All of the data that appears below is to be given again precisely as written.
-- Records for the exercise follows --
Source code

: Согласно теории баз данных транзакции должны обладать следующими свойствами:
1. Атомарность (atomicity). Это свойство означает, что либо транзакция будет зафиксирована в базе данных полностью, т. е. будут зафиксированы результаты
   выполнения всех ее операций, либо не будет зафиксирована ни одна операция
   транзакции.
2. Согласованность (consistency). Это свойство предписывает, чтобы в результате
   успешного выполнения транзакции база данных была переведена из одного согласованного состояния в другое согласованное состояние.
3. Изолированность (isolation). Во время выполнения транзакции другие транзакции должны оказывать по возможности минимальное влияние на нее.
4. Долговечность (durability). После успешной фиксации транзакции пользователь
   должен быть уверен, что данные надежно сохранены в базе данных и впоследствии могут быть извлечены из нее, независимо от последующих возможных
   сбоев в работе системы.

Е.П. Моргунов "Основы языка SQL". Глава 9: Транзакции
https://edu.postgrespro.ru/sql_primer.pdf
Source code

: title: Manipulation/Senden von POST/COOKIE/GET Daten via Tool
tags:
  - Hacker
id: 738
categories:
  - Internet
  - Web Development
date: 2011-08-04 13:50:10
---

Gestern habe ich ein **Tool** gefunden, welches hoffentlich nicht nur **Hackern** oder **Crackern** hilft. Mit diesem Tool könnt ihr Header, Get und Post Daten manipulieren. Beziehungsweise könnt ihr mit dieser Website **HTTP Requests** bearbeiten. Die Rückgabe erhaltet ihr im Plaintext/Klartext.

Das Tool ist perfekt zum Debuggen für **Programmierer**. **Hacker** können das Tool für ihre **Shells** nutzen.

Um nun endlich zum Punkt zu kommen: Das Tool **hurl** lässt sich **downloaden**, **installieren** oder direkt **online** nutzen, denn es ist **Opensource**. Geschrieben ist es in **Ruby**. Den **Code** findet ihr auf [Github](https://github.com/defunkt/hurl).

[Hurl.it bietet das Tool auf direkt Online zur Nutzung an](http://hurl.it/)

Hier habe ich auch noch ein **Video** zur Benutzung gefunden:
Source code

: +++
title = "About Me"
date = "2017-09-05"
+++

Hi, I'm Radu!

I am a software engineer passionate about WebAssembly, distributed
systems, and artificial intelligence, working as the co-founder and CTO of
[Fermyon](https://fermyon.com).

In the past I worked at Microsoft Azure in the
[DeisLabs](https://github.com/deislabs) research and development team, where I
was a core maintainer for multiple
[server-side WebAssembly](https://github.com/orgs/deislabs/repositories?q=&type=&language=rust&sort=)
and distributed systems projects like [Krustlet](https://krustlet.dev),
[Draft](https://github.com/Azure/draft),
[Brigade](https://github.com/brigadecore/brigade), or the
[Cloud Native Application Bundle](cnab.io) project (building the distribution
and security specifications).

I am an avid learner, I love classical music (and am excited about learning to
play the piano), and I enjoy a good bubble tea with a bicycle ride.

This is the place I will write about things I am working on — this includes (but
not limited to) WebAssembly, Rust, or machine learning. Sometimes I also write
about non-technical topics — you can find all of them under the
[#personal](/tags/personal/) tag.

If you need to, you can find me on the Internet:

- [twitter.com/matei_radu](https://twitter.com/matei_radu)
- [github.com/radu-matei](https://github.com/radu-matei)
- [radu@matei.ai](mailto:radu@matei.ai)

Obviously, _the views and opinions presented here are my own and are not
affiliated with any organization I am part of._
-- Records for the exercise concluded --
— Result for this exercise —
Source code

: Согласно теории баз данных транзакции должны обладать следующими свойствами:
1. Атомарность (atomicity). Это свойство означает, что либо транзакция будет зафиксирована в базе данных полностью, т. е. будут зафиксированы результаты
   выполнения всех ее операций, либо не будет зафиксирована ни одна операция
   транзакции.
2. Согласованность (consistency). Это свойство предписывает, чтобы в результате
   успешного выполнения транзакции база данных была переведена из одного согласованного состояния в другое согласованное состояние.
3. Изолированность (isolation). Во время выполнения транзакции другие транзакции должны оказывать по возможности минимальное влияние на нее.
4. Долговечность (durability). После успешной фиксации транзакции пользователь
   должен быть уверен, что данные надежно сохранены в базе данных и впоследствии могут быть извлечены из нее, независимо от последующих возможных
   сбоев в работе системы.

Е.П. Моргунов "Основы языка SQL". Глава 9: Транзакции
https://edu.postgrespro.ru/sql_primer.pdf
Source code

: title: Manipulation/Senden von POST/COOKIE/GET Daten via Tool
tags:
  - Hacker
id: 738
categories:
  - Internet
  - Web Development
date: 2011-08-04 13:50:10
---

Gestern habe ich ein **Tool** gefunden, welches hoffentlich nicht nur **Hackern** oder **Crackern** hilft. Mit diesem Tool könnt ihr Header, Get und Post Daten manipulieren. Beziehungsweise könnt ihr mit dieser Website **HTTP Requests** bearbeiten. Die Rückgabe erhaltet ihr im Plaintext/Klartext.

Das Tool ist perfekt zum Debuggen für **Programmierer**. **Hacker** können das Tool für ihre **Shells** nutzen.

Um nun endlich zum Punkt zu kommen: Das Tool **hurl** lässt sich **downloaden**, **installieren** oder direkt **online** nutzen, denn es ist **Opensource**. Geschrieben ist es in **Ruby**. Den **Code** findet ihr auf [Github](https://github.com/defunkt/hurl).

[Hurl.it bietet das Tool auf direkt Online zur Nutzung an](http://hurl.it/)

Hier habe ich auch noch ein **Video** zur Benutzung gefunden:
Source code

: +++
title = "About Me"
date = "2017-09-05"
+++

Hi, I'm Radu!

I am a software engineer passionate about WebAssembly, distributed
systems, and artificial intelligence, working as the co-founder and CTO of
[Fermyon](https://fermyon.com).

In the past I worked at Microsoft Azure in the
[DeisLabs](https://github.com/deislabs) research and development team, where I
was a core maintainer for multiple
[server-side WebAssembly](https://github.com/orgs/deislabs/repositories?q=&type=&language=rust&sort=)
and distributed systems projects like [Krustlet](https://krustlet.dev),
[Draft](https://github.com/Azure/draft),
[Brigade](https://github.com/brigadecore/brigade), or the
[Cloud Native Application Bundle](cnab.io) project (building the distribution
and security specifications).

I am an avid learner, I love classical music (and am excited about learning to
play the piano), and I enjoy a good bubble tea with a bicycle ride.

This is the place I will write about things I am working on — this includes (but
not limited to) WebAssembly, Rust, or machine learning. Sometimes I also write
about non-technical topics — you can find all of them under the
[#personal](/tags/personal/) tag.

If you need to, you can find me on the Internet:

- [twitter.com/matei_radu](https://twitter.com/matei_radu)
- [github.com/radu-matei](https://github.com/radu-matei)
- [radu@matei.ai](mailto:radu@matei.ai)

Obviously, _the views and opinions presented here are my own and are not
affiliated with any organization I am part of._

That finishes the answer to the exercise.